Member of the National Assembly for Bouches-du-Rhône's 15th constituency
- Incumbent
- Assumed office 22 June 2022
- Preceded by: Bernard Reynès

Personal details
- Born: 28 January 1989 (age 37) Mont-Saint-Aignan, France
- Party: National Rally
- Occupation: Police officer, politician

= Romain Baubry =

French politician (born 1989)

Romain Baubry (/fr/; born 28 January 1989) is a French police officer and politician of the National Rally (RN). In 2022, he was elected as the deputy for the 15th constituency of the Bouches-du-Rhône department.

==Biography==
Baubry was born in Seine-Maritime and later moved to Bouches-du-Rhône. His parents run a floristry business. Baubry was a volunteer with the National Gendarmerie for two years, then a prison guard for five years before working as an officer of the National Police in Cavaillon, Vaucluse and Nîmes, Gard.

Since 2020, he has been a municipal councillor of Sénas for the National Rally.
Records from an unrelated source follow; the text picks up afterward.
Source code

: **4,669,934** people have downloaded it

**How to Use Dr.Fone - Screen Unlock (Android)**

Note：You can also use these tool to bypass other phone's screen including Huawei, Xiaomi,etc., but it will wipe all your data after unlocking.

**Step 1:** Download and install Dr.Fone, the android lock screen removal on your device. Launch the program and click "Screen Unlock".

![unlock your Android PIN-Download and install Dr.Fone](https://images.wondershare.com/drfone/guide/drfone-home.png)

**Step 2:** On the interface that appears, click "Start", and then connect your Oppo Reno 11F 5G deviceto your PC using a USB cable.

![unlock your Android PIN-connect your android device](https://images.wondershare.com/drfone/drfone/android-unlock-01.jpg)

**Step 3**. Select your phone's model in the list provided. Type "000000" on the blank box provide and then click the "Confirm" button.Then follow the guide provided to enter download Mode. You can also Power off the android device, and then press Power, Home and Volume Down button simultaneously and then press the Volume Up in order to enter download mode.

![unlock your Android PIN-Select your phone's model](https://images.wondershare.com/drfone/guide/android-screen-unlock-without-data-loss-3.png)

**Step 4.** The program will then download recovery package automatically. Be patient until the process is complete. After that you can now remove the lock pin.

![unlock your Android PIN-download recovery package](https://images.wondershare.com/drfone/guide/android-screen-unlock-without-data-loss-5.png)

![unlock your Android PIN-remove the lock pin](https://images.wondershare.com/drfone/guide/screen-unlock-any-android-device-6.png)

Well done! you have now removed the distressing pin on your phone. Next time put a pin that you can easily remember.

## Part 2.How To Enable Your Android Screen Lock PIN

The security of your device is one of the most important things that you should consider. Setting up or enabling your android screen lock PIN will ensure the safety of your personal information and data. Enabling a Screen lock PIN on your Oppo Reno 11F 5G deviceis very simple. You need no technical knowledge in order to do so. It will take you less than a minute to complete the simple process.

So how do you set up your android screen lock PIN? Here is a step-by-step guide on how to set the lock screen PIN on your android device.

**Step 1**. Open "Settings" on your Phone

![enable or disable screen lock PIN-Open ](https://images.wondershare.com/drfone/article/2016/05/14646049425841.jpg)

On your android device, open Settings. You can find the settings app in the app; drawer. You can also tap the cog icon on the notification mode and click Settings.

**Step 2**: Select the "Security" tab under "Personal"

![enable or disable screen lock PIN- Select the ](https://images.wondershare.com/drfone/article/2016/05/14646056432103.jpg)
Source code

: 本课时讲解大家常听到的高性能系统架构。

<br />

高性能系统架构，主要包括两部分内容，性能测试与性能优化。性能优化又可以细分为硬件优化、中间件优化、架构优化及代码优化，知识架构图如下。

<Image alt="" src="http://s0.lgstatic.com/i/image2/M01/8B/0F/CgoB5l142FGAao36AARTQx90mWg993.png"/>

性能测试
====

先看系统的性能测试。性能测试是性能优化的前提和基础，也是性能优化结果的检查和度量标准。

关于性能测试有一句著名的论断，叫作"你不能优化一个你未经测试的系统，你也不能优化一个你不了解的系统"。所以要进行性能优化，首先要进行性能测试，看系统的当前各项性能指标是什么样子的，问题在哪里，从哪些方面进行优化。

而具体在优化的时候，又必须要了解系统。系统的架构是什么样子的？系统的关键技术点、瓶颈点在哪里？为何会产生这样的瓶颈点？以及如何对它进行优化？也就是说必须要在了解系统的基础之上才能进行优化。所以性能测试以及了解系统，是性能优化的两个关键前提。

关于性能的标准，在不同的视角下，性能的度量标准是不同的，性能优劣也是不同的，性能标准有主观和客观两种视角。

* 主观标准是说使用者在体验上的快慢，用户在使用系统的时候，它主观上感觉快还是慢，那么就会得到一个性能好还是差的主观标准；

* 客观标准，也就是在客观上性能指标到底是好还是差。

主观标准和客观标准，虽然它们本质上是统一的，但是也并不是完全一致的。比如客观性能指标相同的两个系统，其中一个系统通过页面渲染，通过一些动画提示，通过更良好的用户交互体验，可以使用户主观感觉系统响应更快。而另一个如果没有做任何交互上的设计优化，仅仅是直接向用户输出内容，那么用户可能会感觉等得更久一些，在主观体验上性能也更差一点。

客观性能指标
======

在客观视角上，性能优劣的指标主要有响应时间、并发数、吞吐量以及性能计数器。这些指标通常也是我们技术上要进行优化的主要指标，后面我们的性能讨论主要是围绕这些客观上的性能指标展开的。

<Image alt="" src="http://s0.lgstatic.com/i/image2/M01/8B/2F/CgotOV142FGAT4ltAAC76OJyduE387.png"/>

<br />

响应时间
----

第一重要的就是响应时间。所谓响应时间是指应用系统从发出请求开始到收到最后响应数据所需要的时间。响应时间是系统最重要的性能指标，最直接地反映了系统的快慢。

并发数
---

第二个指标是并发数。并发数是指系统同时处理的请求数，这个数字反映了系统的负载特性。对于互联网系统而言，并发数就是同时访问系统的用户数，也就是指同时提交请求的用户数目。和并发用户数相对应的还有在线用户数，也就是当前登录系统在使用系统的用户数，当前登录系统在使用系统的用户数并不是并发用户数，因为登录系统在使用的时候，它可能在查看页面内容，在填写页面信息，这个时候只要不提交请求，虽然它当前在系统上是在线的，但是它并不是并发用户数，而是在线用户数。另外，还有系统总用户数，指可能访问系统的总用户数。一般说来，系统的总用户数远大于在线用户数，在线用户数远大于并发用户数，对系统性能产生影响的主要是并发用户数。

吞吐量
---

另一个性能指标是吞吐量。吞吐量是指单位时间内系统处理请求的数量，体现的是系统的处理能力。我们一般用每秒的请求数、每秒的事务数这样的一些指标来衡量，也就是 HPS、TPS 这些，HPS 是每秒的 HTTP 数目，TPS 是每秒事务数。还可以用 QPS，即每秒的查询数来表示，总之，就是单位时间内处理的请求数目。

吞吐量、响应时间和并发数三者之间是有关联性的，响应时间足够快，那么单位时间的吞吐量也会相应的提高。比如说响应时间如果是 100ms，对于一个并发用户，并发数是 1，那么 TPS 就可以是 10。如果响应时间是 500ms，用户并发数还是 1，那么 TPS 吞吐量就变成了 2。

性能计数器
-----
In the 2021 departmental election, he contested the canton of Salon-de-Provence-1 but was defeated in the second round.

In the 2022 legislative election, Baubry was elected to the National Assembly in the 15th constituency of Bouches-du-Rhône. He defeated Democratic Movement (MoDem) candidate Marie-Laurence Anzalone (who ran under the Ensemble alliance) in the second round with 53.8% of the vote. He has cited national security concerns as one of his reasons for getting involved in politics. In Parliament, he sits on the Committee on Laws.